Top of DATASET RECORDS

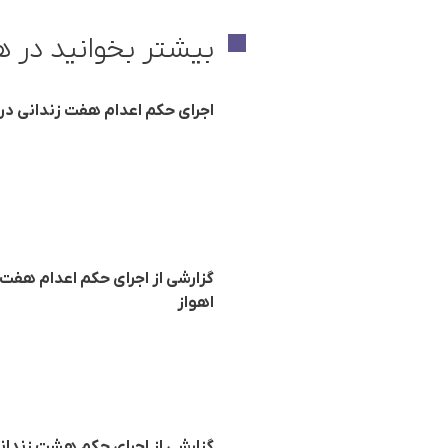
بیشتر بخوانید در ه
اجرای حکم اعدام هفت زندانی در ز
گزارشی از اجرای حکم اعدام هفت ز
اهواز
گزارشی از اجرای حکم هشت زندانی 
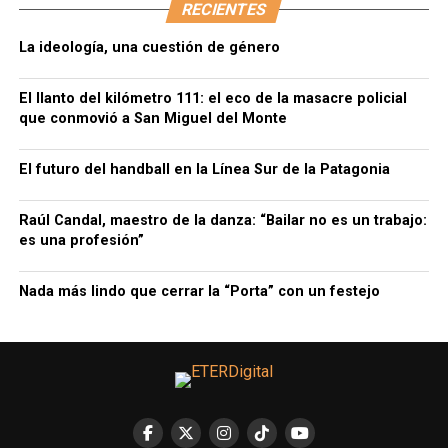
RECIENTES
La ideología, una cuestión de género
El llanto del kilómetro 111: el eco de la masacre policial
que conmovió a San Miguel del Monte
El futuro del handball en la Línea Sur de la Patagonia
Raúl Candal, maestro de la danza: “Bailar no es un trabajo:
es una profesión”
Nada más lindo que cerrar la “Porta” con un festejo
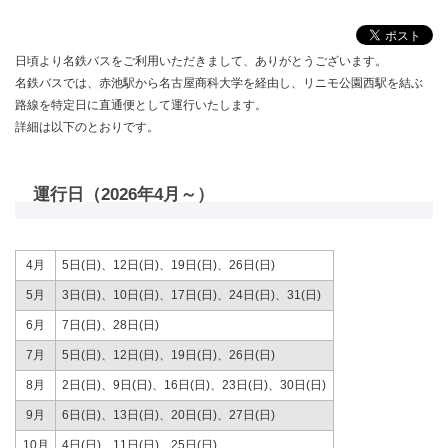
日頃より名鉄バスをご利用いただきまして、ありがとうございます。
名鉄バスでは、赤池駅から名古屋商科大学を経由し、リニモ公園西駅を結ぶ
路線を特定日に直通便として運行いたします。
詳細は以下のとおりです。
運行日（2026年4月～）
4月
5日(日)、12日(日)、19日(日)、26日(日)
5月
3日(日)、10日(日)、17日(日)、24日(日)、31(日)
6月
7日(日)、28日(日)
7月
5日(日)、12日(日)、19日(日)、26日(日)
8月
2日(日)、9日(日)、16日(日)、23日(日)、30日(日)
9月
6日(日)、13日(日)、20日(日)、27日(日)
10月
4日(日)、11日(日)、25日(日)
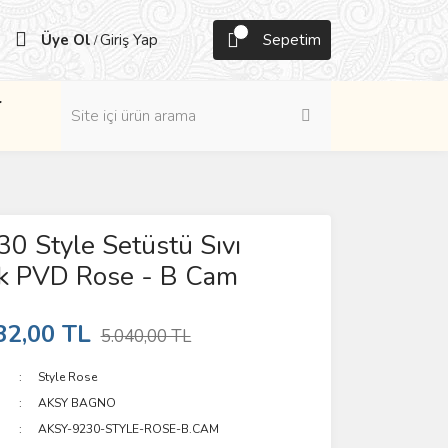
Üye Ol
Giriş Yap
Sepetim
/
r
0 Style Setüstü Sıvı
k PVD Rose - B Cam
32,00 TL
5.040,00 TL
Style Rose
AKSY BAGNO
AKSY-9230-STYLE-ROSE-B.CAM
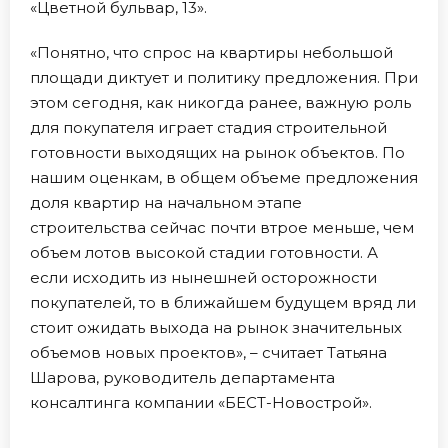
«Цветной бульвар, 13».
«Понятно, что спрос на квартиры небольшой
площади диктует и политику предложения. При
этом сегодня, как никогда ранее, важную роль
для покупателя играет стадия строительной
готовности выходящих на рынок объектов. По
нашим оценкам, в общем объеме предложения
доля квартир на начальном этапе
строительства сейчас почти втрое меньше, чем
объем лотов высокой стадии готовности. А
если исходить из нынешней осторожности
покупателей, то в ближайшем будущем вряд ли
стоит ожидать выхода на рынок значительных
объемов новых проектов», – считает Татьяна
Шарова, руководитель департамента
консалтинга компании «БЕСТ-Новострой».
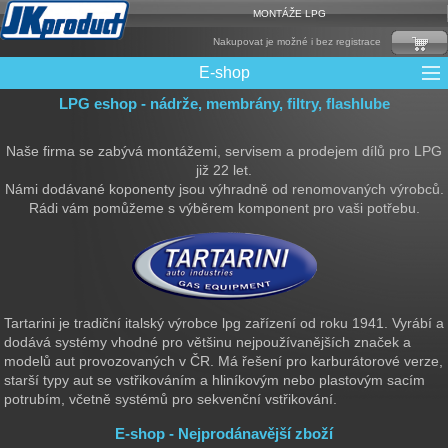
MONTÁŽE LPG
Nakupovat je možné i bez registrace
E-shop
LPG eshop - nádrže, membrány, filtry, flashlube
Mixy + protizášlehové klapky
Multiventily + příslušenství
Elektronika + Emulátory
Řídící jednotky + Testry
Sady + vstřikovače
Spojovací Materiál
Spotřební materiál
Filtry + Membrány
Trubky a Hadice
Ochrana Motoru
Redukce plnění
CNG Nádrže
Rámy nádrží
LPG Nádrže
Přepínače
Reduktory
Ventily
Naše firma se zabývá montážemi, servisem a prodejem dílů pro LPG
již 22 let.
Námi dodávané koponenty jsou výhradně od renomovaných výrobců.
Rádi vám pomůžeme s výběrem komponent pro vaši potřebu.
Tartarini je tradiční italský výrobce lpg zařízení od roku 1941. Vyrábí a
dodává systémy vhodné pro většinu nejpoužívanějších značek a
modelů aut provozovaných v ČR. Má řešení pro karburátorové verze,
starší typy aut se vstřikováním a hliníkovým nebo plastovým sacím
potrubím, včetně systémů pro sekvenční vstřikování.
E-shop - Nejprodánavější zboží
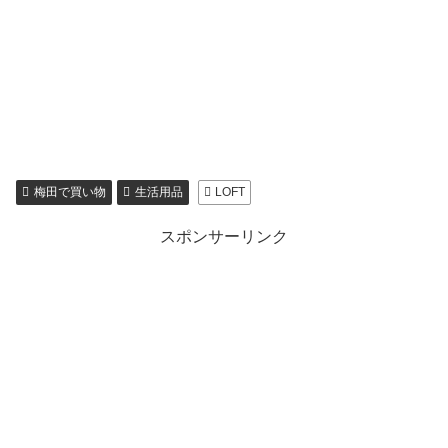
梅田で買い物
生活用品
LOFT
スポンサーリンク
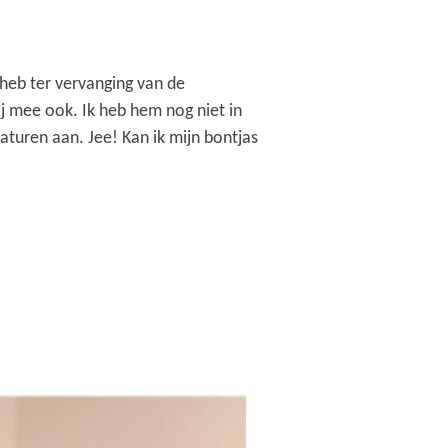
k heb ter vervanging van de
j mee ook. Ik heb hem nog niet in
turen aan. Jee! Kan ik mijn bontjas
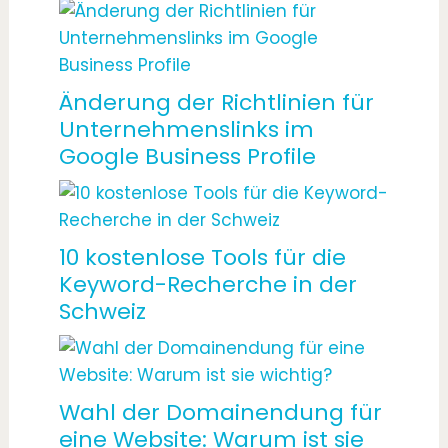
Änderung der Richtlinien für
Unternehmenslinks im
Google Business Profile
10 kostenlose Tools für die
Keyword-Recherche in der
Schweiz
Wahl der Domainendung für
eine Website: Warum ist sie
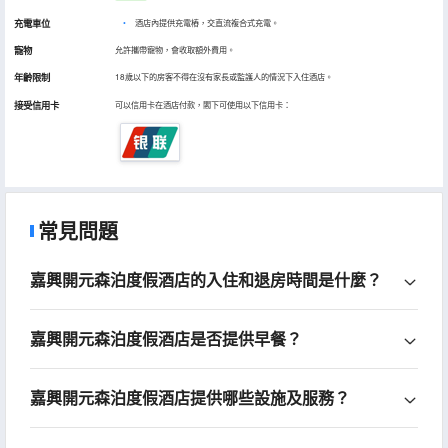
充電車位
•
酒店內提供充電樁，交直流複合式充電。
寵物
允許攜帶寵物，會收取額外費用。
年齡限制
18歲以下的房客不得在沒有家長或監護人的情況下入住酒店。
接受信用卡
可以信用卡在酒店付款，閣下可使用以下信用卡：
常見問題
嘉興開元森泊度假酒店的入住和退房時間是什麼？
嘉興開元森泊度假酒店是否提供早餐？
嘉興開元森泊度假酒店提供哪些設施及服務？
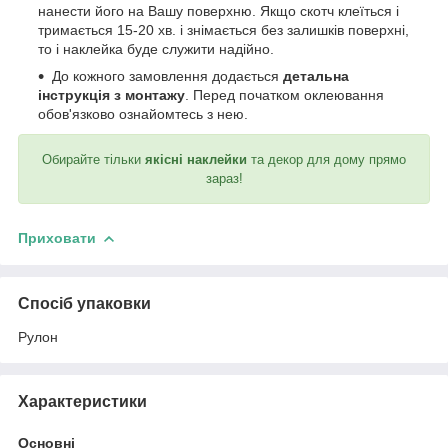
нанести його на Вашу поверхню. Якщо скотч клеїться і
тримається 15-20 хв. і знімається без залишків поверхні,
то і наклейка буде служити надійно.
До кожного замовлення додається
детальна
інструкція з монтажу
. Перед початком оклеювання
обов'язково ознайомтесь з нею.
Обирайте тільки
якісні наклейки
та декор для дому прямо
зараз!
Приховати
Спосіб упаковки
Рулон
Характеристики
Основні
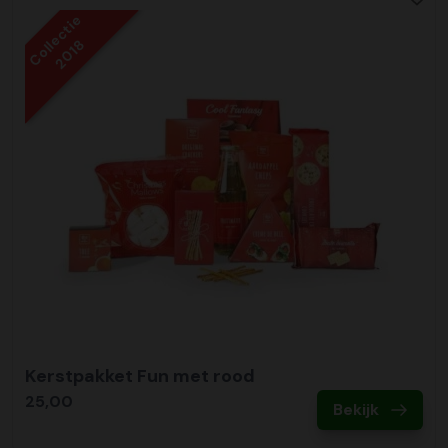
Collectie
2018
Kerstpakket Fun met rood
25,00
Bekijk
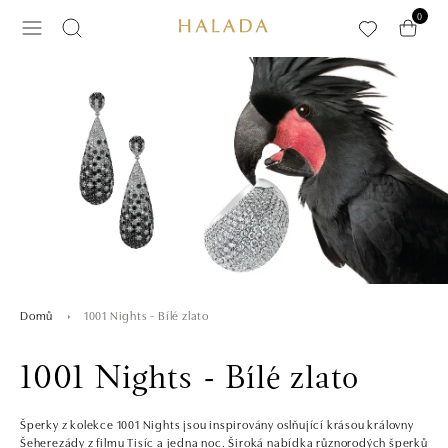
Přeskočit na hlavní obsah
0
1001 Nights - Bílé zlato
Domů
1001 Nights - Bílé zlato
Šperky z kolekce 1001 Nights jsou inspirovány oslňující krásou královny
Šeherezády z filmu Tisíc a jedna noc. Široká nabídka různorodých šperků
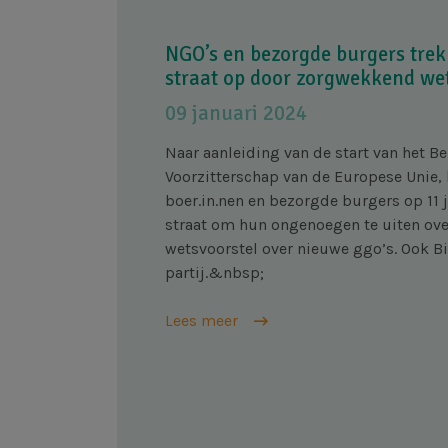
NGO’s en bezorgde burgers tre
straat op door zorgwekkend wet
09 januari 2024
Naar aanleiding van de start van het B
Voorzitterschap van de Europese Unie
boer.in.nen en bezorgde burgers op 11
straat om hun ongenoegen te uiten ove
wetsvoorstel over nieuwe ggo’s. Ook B
partij.&nbsp;
Lees meer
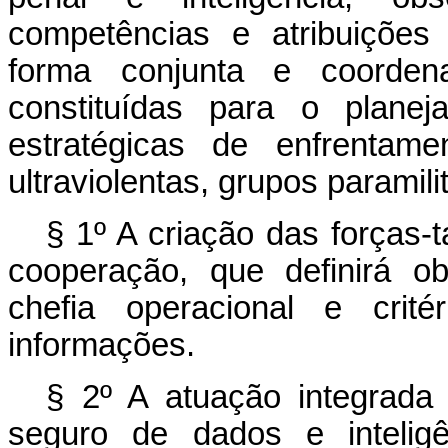
competências e atribuições 
forma conjunta e coordena
constituídas para o plan
estratégicas de enfrentame
ultraviolentas, grupos paramili
§ 1º A criação das forças-
cooperação, que definirá ob
chefia operacional e crité
informações.
§ 2º A atuação integrada
seguro de dados e inteligê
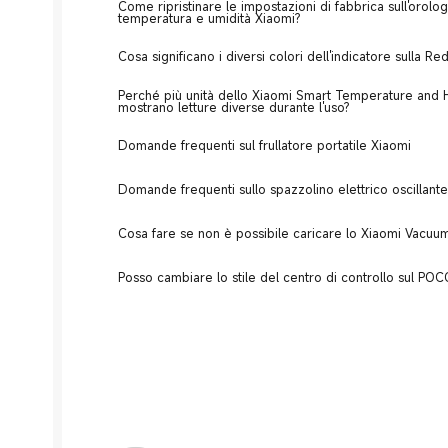
Come ripristinare le impostazioni di fabbrica sull'orolo
temperatura e umidità Xiaomi?
Cosa significano i diversi colori dell'indicatore sulla R
Perché più unità dello Xiaomi Smart Temperature and H
mostrano letture diverse durante l'uso?
Domande frequenti sul frullatore portatile Xiaomi
Domande frequenti sullo spazzolino elettrico oscillant
Cosa fare se non è possibile caricare lo Xiaomi Vacuu
Posso cambiare lo stile del centro di controllo sul PO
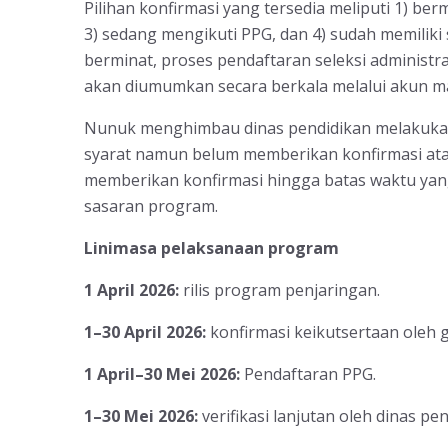
Pilihan konfirmasi yang tersedia meliputi 1) be
3) sedang mengikuti PPG, dan 4) sudah memiliki 
berminat, proses pendaftaran seleksi administras
akan diumumkan secara berkala melalui akun m
Nunuk menghimbau dinas pendidikan melakukan 
syarat namun belum memberikan konfirmasi ata
memberikan konfirmasi hingga batas waktu yan
sasaran program.
L
inimasa pelaksanaan program
1 April 2026
:
rilis program penjaringan.
1–30 April 2026
:
konfirmasi keikutsertaan oleh 
1 April–30 Mei 2026
:
Pendaftaran PPG.
1–30 Mei 2026
:
verifikasi lanjutan oleh dinas pen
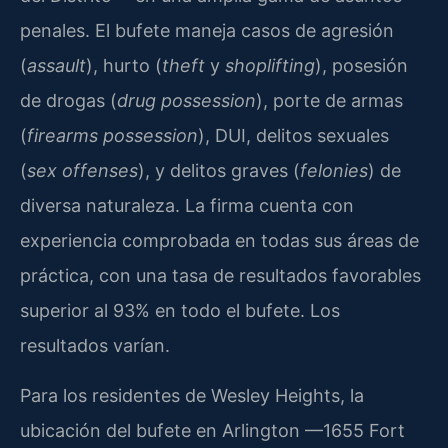
penales. El bufete maneja casos de agresión
(
assault
), hurto (
theft
y
shoplifting
), posesión
de drogas (
drug possession
), porte de armas
(
firearms possession
), DUI, delitos sexuales
(
sex offenses
), y delitos graves (
felonies
) de
diversa naturaleza. La firma cuenta con
experiencia comprobada en todas sus áreas de
práctica, con una tasa de resultados favorables
superior al 93% en todo el bufete. Los
resultados varían.
Para los residentes de Wesley Heights, la
ubicación del bufete en Arlington —1655 Fort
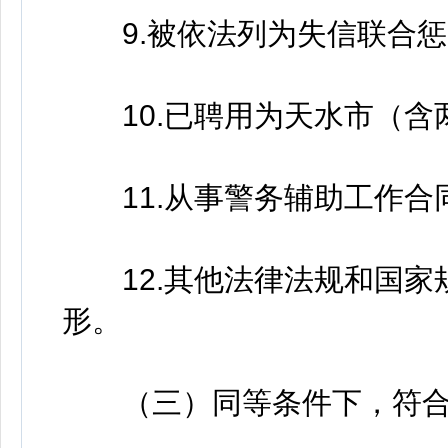
9.被依法列为失信联合惩
10.已聘用为天水市（含
11.从事警务辅助工作合
12.其他法律法规和国家
形。
（三）同等条件下，符合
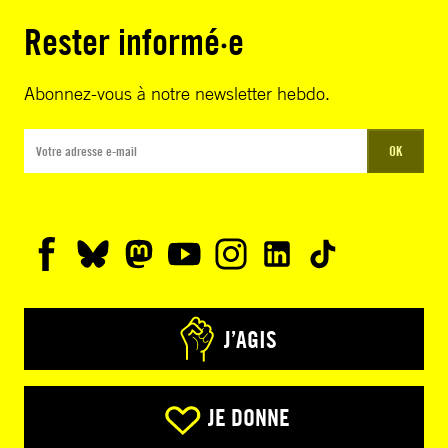
Rester informé·e
Abonnez-vous à notre newsletter hebdo.
OK
J’AGIS
JE DONNE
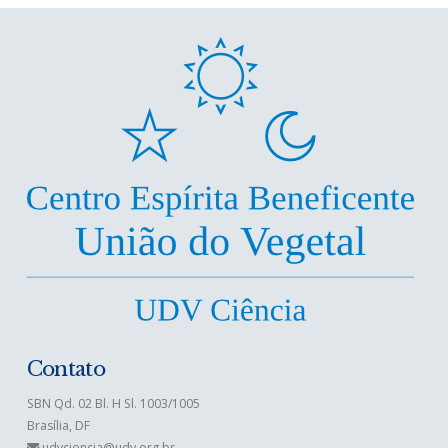
Contato
SBN Qd. 02 Bl. H Sl. 1003/1005
Brasília, DF
udvciencia@udv.org.br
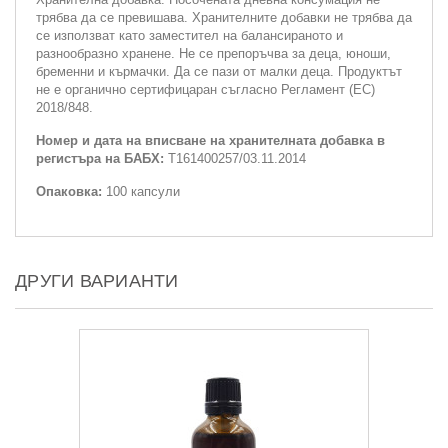
трябва да се превишава. Хранителните добавки не трябва да
се използват като заместител на балансираното и
разнообразно хранене. Не се препоръчва за деца, юноши,
бременни и кърмачки. Да се пази от малки деца. Продуктът
не е органично сертифицаран съгласно Регламент (ЕС)
2018/848.
Номер и дата на вписване на хранителната добавка в
регистъра на БАБХ:
T161400257/03.11.2014
Опаковка:
100 капсули
ДРУГИ ВАРИАНТИ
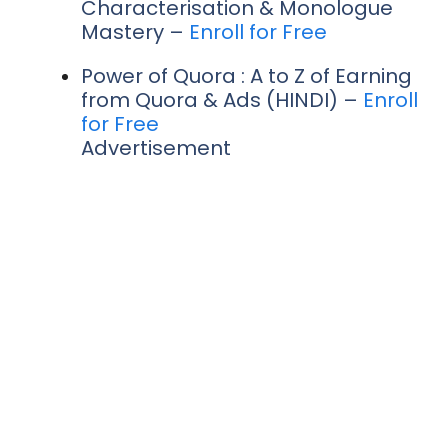
Characterisation & Monologue
Mastery –
Enroll for Free
Power of Quora : A to Z of Earning
from Quora & Ads (HINDI) –
Enroll
for Free
Advertisement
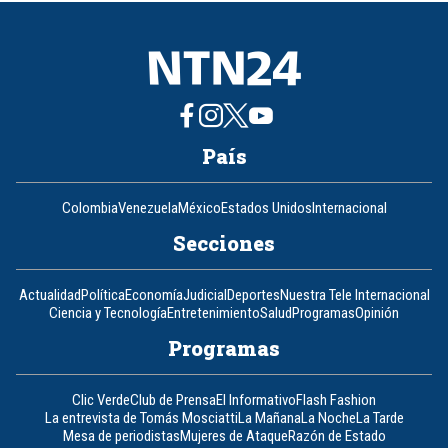
8
País
Colombia
Venezuela
México
Estados Unidos
Internacional
Secciones
Actualidad
Política
Economía
Judicial
Deportes
Nuestra Tele Internacional
Ciencia y Tecnología
Entretenimiento
Salud
Programas
Opinión
Programas
Clic Verde
Club de Prensa
El Informativo
Flash Fashion
La entrevista de Tomás Mosciatti
La Mañana
La Noche
La Tarde
Mesa de periodistas
Mujeres de Ataque
Razón de Estado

Bottom of DATASET RECORDS

_TASK TO CARRY OUT_: Check the data for lines with "bufete" and give only their number.

_EXERCISE RESULT_: 3